Databricks' data lake solution paves the way for BI and AI
Databricks has launched SQL Analytics, which enables cloud data warehousing on data lakes and offers improved price and performance over traditional cloud data warehouses.
The new solution allows data analysts to perform workloads previously meant only for a data warehouse on a data lake, the company states.
This expands the traditional scope of the data lake from data science and machine learning to include all data workloads, including business intelligence (BI) and SQL.
Now, organisations can allow data teams across data engineering, data science, and data analytics to work on a single source of truth for data, the company states.
Key benefits of lakehouse architecture
According to Databricks, SQL Analytics realises the company's vision for a lakehouse architecture that combines data warehousing performance with data lake economics, resulting in up to 9x better price/performance than traditional cloud data warehouses.
Furthermore, Databricks states a lakehouse architecture simplifies data and AI for organisations.

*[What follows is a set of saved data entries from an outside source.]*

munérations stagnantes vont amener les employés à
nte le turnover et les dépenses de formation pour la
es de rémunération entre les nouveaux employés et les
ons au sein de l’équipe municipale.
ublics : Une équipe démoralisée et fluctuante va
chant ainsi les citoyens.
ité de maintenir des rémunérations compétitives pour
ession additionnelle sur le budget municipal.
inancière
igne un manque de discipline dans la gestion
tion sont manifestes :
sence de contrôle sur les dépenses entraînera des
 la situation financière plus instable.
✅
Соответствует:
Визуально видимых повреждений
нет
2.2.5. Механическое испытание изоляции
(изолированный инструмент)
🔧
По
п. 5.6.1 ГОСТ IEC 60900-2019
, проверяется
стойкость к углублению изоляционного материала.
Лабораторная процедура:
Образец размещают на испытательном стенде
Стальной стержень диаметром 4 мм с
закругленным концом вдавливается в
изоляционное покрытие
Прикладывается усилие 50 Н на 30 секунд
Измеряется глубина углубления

In the past, data teams had to maintain proprietary data warehouses for BI workloads and data lakes for data science and machine learning workloads, because no single data platform could meet the performance needs of BI and the flexibility needs of data science.
Expensive and complicated to maintain, this coexistence of legacy architectures has created data silos that slow innovation and stifle data team productivity, Databricks states.
A lakehouse addresses this by running all workloads through a single architecture.
The specifics of SQL Analytics
SQL Analytics is built on Delta Lake, an open format data engine that adds reliability, quality, and security, to a customer's existing data lake.
Customers are able to avoid storing multiple copies of data, as well as locking data up in proprietary formats.
To deliver BI-performance on a data lake, SQL Analytics makes use of two innovations.
First, it provides auto-scaling endpoints that keep query latency consistently low under high user load.
Second, it uses Delta Engine, Databricks' polymorphic query execution engine, to complete queries against both large and small data sets.
With native connectors for all major BI tools, including Tableau and Microsoft Power BI, customers can integrate SQL Analytics into their existing BI workflows to conduct analytics on fresher, more complete data.
SQL Analytics also provides a SQL-native query and visualisation interface to allow analysts, data scientists, and developers without access to traditional BI tools to build dashboards and reports that can be shared within their organisation.
A statement from the CEO
Databricks CEO and co-founder Ali Ghodsi says, “It is no longer a matter of if organisations will move their data to the cloud, but when.
"A lakehouse architecture built on a data lake is the ideal data architecture for data-driven organisations and this launch gives our customers a far superior option when it comes to their data strategy.
"We've worked with thousands of customers to understand where they want to take their data strategy, and the answer is overwhelmingly in favor of data lakes.
"The fact is that they have massive amounts of data in their data lakes and with SQL Analytics, they now can actually query that data by connecting directly to their BI tools like Tableau.”